Work instructions ->
1. Reproduce the passage of the review on sex hormones and T cell responses from "Sex hormone effects" up to and including "thymocyte negative selection.", substituting "Testosterone" for "Androgens".
2. Resume the review on sex hormones and T cell responses after its last sentence and carry it further.

Extract to read ->
################

An Inconvenient Variable: Sex Hormones and Their Impact on T Cell Responses

Abstract

Epidemiologic data demonstrate sex differences in autoimmune diseases, immune responses against infection, and antitumor immunity, and accumulating evidence suggests a major role for sex hormones in mediating these differences. In this study, we review recent advances in understanding how sex hormones regulate T cell responses to alter susceptibility to autoimmunity. Although sex hormones can directly alter gene transcriptional programs of T cells, we focus in this study on how sex hormones alter T cell development and function through their effects on thymic stromal cells and innate cell types. In addition to contributing to our understanding of sex differences, these findings also have implications for the therapeutic use of sex hormones and sex hormone modulators, which are now being prescribed to increasing numbers of patients for a wide variety of indications.

Figure 1.

Sex hormone effects on thymus cell types. Sex hormones induce apoptosis of double positive (DP) progenitors. Additionally, sex hormones directly modulate gene expression in thymic epithelial cells. Androgens downregulate Dll expression in cortical thymic epithelial cells (cTECs) to inhibit thymopoiesis while upregulating Aire in mTECs to promote negative selection of self-reactive T cells. Estrogen downregulates Aire in mTEC to inhibit thymocyte negative selection.

################

Exercise data ->
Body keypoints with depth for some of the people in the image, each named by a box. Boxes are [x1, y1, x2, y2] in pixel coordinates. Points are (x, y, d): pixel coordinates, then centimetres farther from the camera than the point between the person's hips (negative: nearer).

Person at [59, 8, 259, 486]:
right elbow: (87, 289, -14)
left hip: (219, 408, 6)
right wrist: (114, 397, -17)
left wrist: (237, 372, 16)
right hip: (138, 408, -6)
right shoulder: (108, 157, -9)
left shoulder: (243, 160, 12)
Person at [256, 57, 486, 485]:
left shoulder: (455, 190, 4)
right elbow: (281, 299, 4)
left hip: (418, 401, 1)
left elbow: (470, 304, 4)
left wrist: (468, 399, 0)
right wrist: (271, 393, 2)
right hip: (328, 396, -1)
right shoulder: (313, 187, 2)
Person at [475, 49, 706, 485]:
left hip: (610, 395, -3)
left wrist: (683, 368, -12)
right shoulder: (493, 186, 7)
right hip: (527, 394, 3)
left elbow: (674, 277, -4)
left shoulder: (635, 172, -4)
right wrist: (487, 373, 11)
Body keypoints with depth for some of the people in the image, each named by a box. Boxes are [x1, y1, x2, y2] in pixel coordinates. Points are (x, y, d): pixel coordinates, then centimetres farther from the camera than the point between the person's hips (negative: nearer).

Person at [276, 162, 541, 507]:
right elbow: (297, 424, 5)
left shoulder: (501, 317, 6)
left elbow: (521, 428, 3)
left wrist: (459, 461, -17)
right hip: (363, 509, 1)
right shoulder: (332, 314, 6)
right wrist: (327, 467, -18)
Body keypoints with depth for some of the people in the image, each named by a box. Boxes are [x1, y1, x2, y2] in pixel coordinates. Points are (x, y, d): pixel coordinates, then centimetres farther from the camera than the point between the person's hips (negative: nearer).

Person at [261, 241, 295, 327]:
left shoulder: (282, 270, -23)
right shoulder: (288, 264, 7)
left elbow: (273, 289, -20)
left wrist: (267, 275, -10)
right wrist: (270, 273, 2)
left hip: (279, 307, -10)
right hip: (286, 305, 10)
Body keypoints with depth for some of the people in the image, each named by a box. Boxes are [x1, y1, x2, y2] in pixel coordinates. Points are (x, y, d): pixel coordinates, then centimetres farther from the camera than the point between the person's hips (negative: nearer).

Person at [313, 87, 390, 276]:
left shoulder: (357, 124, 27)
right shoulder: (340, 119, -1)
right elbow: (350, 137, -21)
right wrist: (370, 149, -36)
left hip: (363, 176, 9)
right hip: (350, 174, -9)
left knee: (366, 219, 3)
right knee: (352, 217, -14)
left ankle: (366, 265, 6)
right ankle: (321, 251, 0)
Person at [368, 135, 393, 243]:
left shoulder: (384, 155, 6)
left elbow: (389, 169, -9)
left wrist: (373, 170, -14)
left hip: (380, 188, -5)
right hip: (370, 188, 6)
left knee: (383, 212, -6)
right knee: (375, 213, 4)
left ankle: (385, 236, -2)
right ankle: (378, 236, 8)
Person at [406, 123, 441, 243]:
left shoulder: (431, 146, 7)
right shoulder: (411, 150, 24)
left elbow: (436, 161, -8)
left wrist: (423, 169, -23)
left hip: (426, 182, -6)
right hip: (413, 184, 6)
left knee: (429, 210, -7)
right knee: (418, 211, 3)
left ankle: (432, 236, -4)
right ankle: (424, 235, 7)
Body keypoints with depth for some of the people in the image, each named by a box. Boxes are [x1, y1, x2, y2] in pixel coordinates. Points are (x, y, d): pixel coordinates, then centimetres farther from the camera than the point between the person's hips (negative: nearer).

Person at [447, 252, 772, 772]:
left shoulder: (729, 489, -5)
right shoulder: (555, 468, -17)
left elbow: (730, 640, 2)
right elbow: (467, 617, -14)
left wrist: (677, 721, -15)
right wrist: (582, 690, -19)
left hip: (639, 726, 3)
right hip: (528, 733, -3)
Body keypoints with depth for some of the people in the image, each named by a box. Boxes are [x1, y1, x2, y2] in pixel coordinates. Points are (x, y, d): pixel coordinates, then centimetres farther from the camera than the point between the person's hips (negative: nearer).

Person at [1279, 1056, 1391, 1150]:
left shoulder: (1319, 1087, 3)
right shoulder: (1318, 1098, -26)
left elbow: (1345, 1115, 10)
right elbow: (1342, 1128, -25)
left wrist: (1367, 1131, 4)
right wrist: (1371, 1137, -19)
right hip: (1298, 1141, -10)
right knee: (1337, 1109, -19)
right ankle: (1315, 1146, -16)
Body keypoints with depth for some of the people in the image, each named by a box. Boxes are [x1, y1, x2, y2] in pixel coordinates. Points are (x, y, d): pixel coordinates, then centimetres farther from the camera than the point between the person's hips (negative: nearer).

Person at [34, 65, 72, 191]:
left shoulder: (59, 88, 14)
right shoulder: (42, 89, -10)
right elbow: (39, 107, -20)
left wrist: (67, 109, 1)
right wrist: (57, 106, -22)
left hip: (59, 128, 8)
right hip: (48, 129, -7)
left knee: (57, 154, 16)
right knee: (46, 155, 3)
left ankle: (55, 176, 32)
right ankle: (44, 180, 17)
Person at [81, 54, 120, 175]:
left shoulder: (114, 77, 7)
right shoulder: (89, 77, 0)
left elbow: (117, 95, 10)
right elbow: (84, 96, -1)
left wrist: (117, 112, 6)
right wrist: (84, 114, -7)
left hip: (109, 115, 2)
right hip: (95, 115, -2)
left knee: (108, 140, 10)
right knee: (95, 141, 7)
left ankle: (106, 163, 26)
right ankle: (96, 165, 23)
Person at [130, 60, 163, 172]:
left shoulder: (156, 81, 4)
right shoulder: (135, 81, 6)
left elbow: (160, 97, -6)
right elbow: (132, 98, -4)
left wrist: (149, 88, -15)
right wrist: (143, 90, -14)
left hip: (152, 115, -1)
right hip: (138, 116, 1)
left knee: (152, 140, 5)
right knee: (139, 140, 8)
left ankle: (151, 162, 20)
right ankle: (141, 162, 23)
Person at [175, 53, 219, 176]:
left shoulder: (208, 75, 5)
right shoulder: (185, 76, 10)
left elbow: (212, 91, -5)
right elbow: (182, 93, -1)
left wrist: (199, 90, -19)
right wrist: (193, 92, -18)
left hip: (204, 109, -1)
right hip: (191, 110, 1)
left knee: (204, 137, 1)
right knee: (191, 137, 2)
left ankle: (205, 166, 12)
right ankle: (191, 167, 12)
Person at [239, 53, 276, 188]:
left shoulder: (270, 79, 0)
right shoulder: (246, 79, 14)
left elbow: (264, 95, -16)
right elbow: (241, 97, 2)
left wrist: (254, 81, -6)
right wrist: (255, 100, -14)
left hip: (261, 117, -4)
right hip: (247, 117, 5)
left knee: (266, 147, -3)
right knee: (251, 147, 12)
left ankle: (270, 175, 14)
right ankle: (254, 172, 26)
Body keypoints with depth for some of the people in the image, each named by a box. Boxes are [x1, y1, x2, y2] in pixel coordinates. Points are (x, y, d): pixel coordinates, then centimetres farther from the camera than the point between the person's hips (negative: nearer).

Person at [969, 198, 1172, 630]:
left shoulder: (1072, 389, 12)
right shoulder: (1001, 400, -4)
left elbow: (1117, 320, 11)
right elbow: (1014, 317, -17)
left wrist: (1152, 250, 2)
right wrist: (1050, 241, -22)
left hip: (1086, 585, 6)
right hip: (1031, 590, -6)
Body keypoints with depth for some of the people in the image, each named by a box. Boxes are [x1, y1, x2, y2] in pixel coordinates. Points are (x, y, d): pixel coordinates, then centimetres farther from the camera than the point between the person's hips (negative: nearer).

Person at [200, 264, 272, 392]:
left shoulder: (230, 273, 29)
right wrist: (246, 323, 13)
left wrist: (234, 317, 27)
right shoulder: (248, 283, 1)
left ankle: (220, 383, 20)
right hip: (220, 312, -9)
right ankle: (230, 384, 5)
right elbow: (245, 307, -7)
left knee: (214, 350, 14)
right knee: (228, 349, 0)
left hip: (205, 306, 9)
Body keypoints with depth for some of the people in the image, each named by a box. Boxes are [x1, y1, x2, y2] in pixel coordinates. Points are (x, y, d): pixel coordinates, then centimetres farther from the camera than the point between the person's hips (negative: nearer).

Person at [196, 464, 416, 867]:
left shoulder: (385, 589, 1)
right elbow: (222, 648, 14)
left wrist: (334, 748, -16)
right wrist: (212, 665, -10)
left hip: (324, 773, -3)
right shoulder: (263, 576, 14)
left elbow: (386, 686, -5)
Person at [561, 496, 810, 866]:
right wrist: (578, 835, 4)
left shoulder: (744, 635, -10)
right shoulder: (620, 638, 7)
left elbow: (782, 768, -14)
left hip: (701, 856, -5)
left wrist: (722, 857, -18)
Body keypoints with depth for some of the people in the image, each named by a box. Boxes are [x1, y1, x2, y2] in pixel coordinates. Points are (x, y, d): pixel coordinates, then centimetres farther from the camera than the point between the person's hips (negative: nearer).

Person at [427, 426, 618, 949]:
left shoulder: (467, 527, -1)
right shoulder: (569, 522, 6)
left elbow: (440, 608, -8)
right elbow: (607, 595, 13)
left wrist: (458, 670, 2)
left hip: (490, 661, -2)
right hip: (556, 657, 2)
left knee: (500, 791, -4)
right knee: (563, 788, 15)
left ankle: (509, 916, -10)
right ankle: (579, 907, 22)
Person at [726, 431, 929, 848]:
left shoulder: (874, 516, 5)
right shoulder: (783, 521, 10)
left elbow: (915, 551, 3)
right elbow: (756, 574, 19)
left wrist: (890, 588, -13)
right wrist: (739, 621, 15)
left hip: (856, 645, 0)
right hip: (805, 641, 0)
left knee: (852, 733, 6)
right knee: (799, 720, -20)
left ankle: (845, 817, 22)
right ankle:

################

Task-by-task outputs ->
1.
Sex hormone effects on thymus cell types. Sex hormones induce apoptosis of double positive (DP) progenitors. Additionally, sex hormones directly modulate gene expression in thymic epithelial cells. Testosterone downregulate Dll expression in cortical thymic epithelial cells (cTECs) to inhibit thymopoiesis while upregulating Aire in mTECs to promote negative selection of self-reactive T cells. Estrogen downregulates Aire in mTEC to inhibit thymocyte negative selection.

2.
Figure 2.

Proposed regulation of peripheral T cell responses by androgens. Under conditions of relatively high testosterone in males, this hormone acts directly to induce IL-33 expression by mast cells. IL-33 activates the preferential expansion of IL-13-producing ILC2s. IL-13 in turn drives Th2 cell differentiation. Normal adult females express testosterone, but at levels 7-8 times lower than adult males. This reduced level is below the threshold to trigger a strong IL-33 response. Exposure to high testosterone during cell development may alter the Il33 locus increasing chromatin accessibility and expression potential in males. Testosterone promotes Treg cell expansion and function: Indirectly, through induction of IL-33, an ST2+ subset of Treg cells undergo differentiation and local accumulation in tissues. Testosterone may also nfluence acquisition of chromatin modifications in the Foxp3 gene that promote increased Foxp3 expression.